→ **WHAT NEEDS TO BE DONE**: Copy out all the records below, substituting "division" for each "phylum" and changing nothing else. Omit the pictures from your answer.

Saved data entries
+++
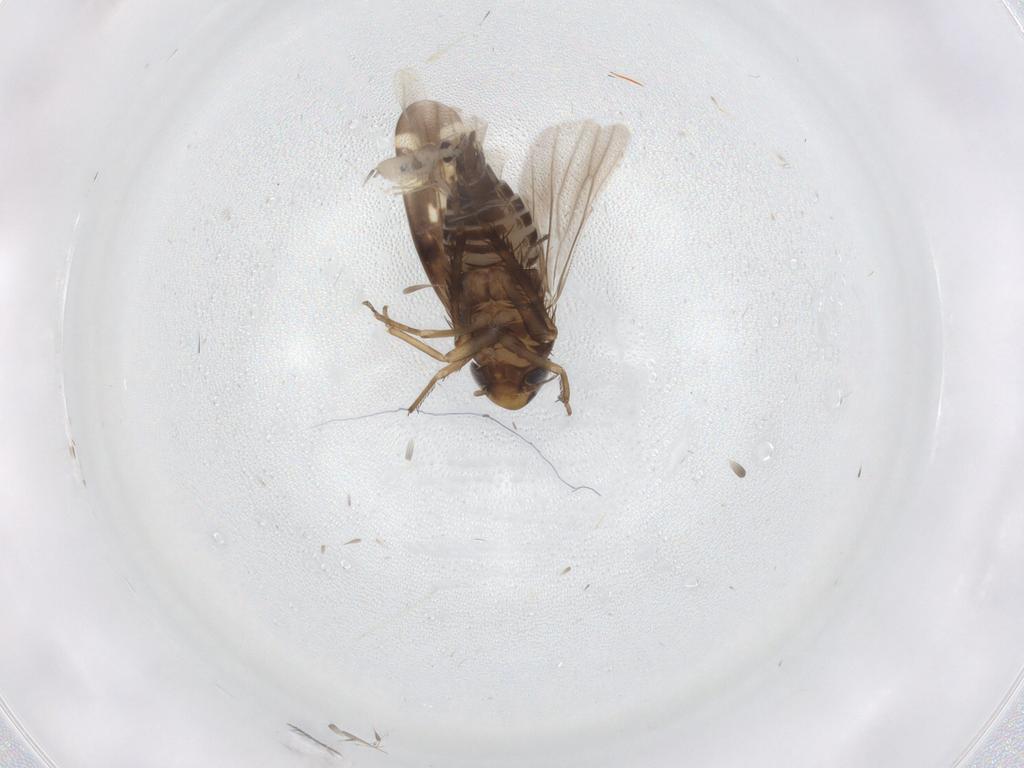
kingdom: Animalia
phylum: Arthropoda
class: Insecta
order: Hemiptera
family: Cicadellidae
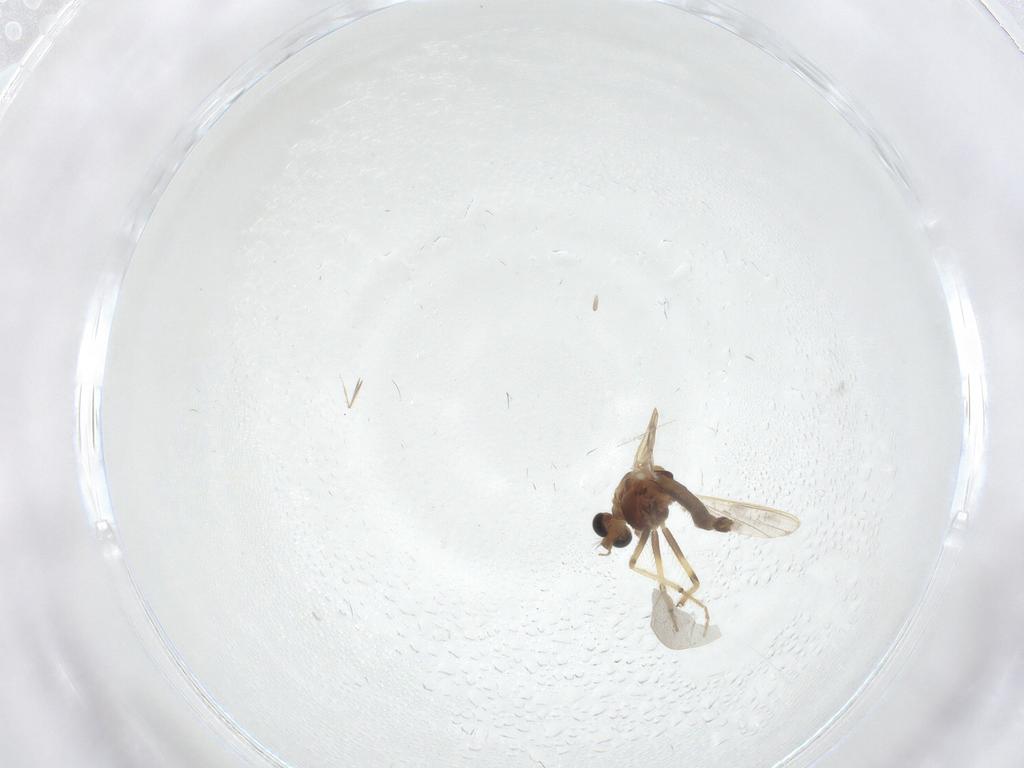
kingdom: Animalia
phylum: Arthropoda
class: Insecta
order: Diptera
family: Chironomidae
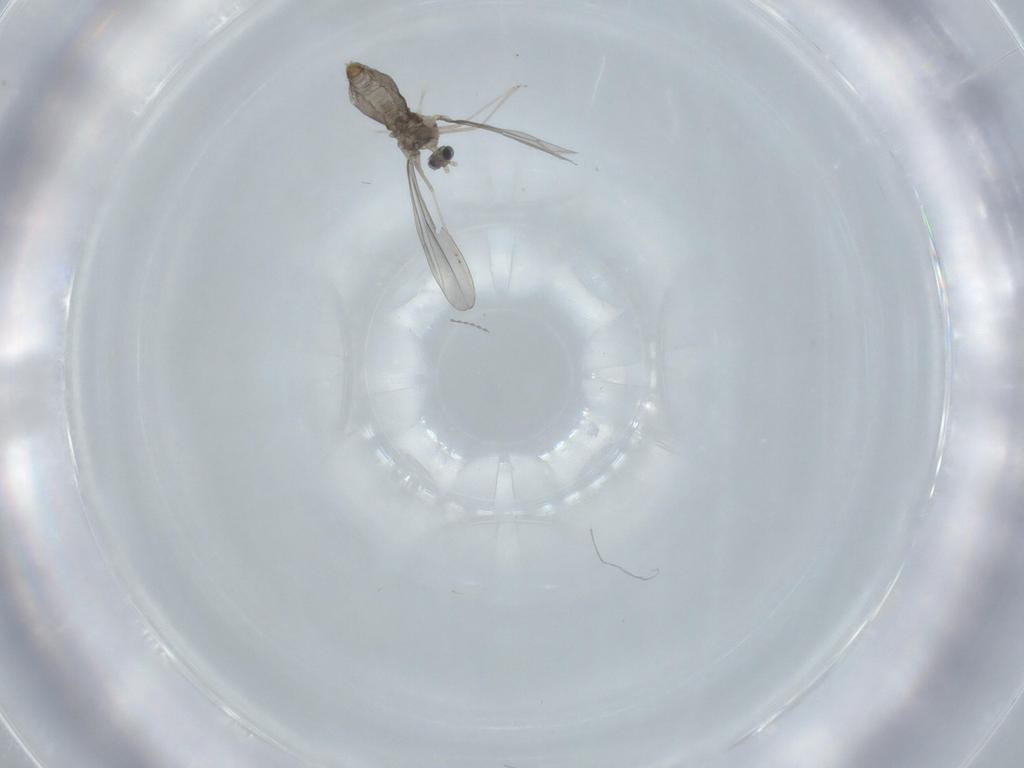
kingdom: Animalia
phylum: Arthropoda
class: Insecta
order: Diptera
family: Cecidomyiidae
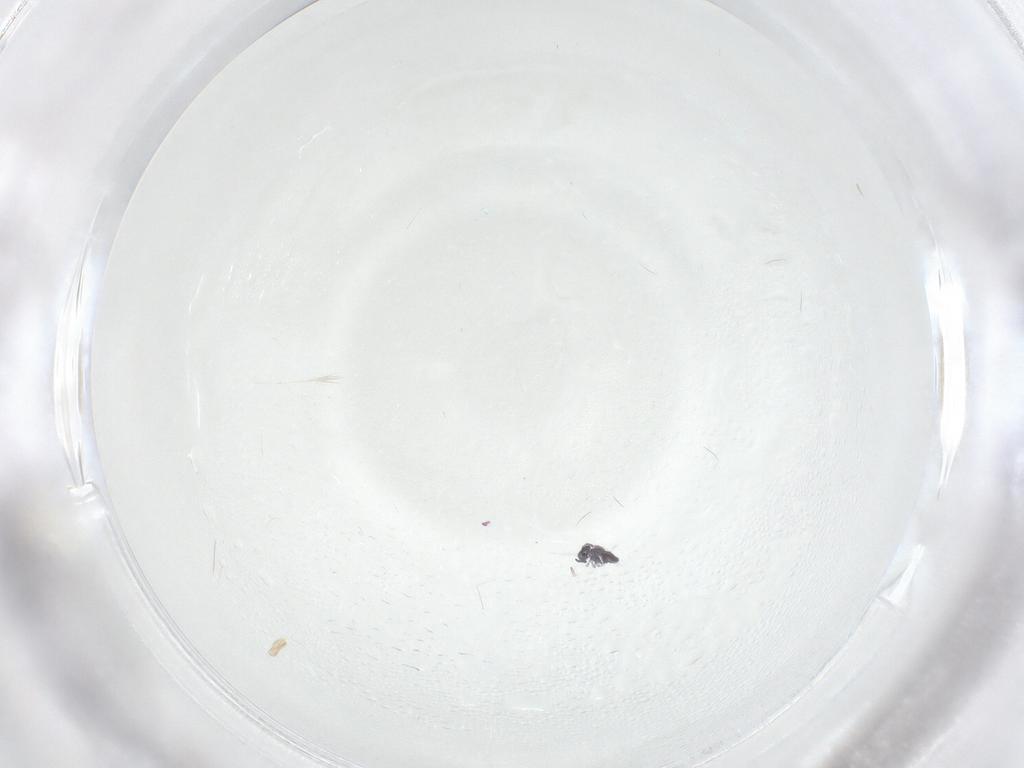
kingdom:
+++
→ **THE REPLY**:
kingdom: Animalia
division: Arthropoda
class: Insecta
order: Hemiptera
family: Cicadellidae
kingdom: Animalia
division: Arthropoda
class: Insecta
order: Diptera
family: Chironomidae
kingdom: Animalia
division: Arthropoda
class: Insecta
order: Diptera
family: Cecidomyiidae
kingdom:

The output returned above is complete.